Colloquial Terminology

AMERICAN STAFFING ASSOCIATION (ASA)
An industry association that represents the US staffing industry.

EVALUATION-TO-HIRE
The process of hiring temporary staff and evaluating them to consider full-time employment.

JUST-IN-TIME (JIT)
A strategy implemented to improve profitability by reducing inventory and purchasing the raw materials that are needed for the immediate term only.

PENETRATION RATE
The percentage of the total labor force that is made up of temporary workers.

TEMP
An abbreviated term for a temporary worker; someone who is hired on a day-to-day or contracted bases.

TENURE
The duration of time that an employee works with a temporary staffing firm.

TURNOVER
The rate, measured as a percentage, at which outgoing employees are replaced by incoming employees within an industry.

Details

In the current five-year period, prior to the coronavirus pandemic, unemployment rates had dropped to historical lows.
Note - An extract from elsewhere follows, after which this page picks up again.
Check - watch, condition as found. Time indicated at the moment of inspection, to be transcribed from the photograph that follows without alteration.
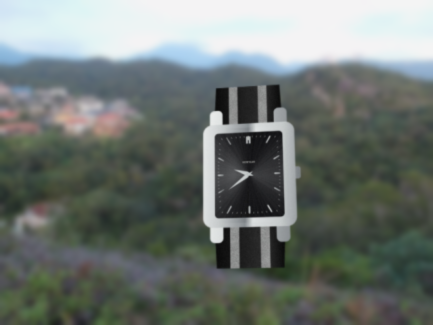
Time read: 9:39
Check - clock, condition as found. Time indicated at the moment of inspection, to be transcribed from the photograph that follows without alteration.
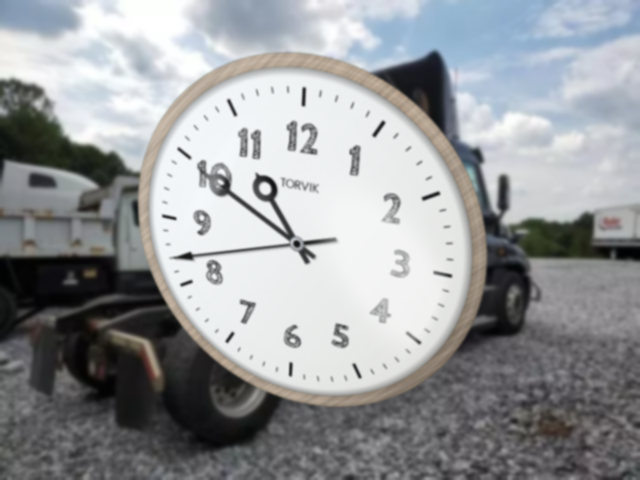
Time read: 10:49:42
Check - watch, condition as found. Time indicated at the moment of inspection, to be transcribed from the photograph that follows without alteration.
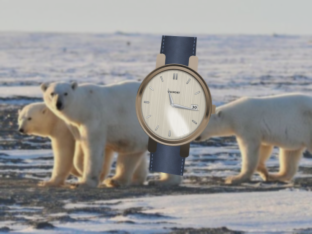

As a result, industry revenue increased rapidly in 2016 as the national unemployment rate declined every year until 2020. The number of temporary employees increased throughout the current period until 2019, bolstering demand for industry services. Furthermore, the national unemployment rate declined from 4.4% in 2017 to 3.7% in 2019, increasing demand for employees from expanding businesses. However, the number of temporary employees is estimated to decline 14.7% in 2020, driving a 7.7% decline in industry revenue in the same year. This is due to temporary employees typically being the first to be laid off amid economic hardship. Overall, industry revenue is projected to increase an annualized 2.8% to $235.9 billion over the five years to 2022, including a 3.6% increase in 2022.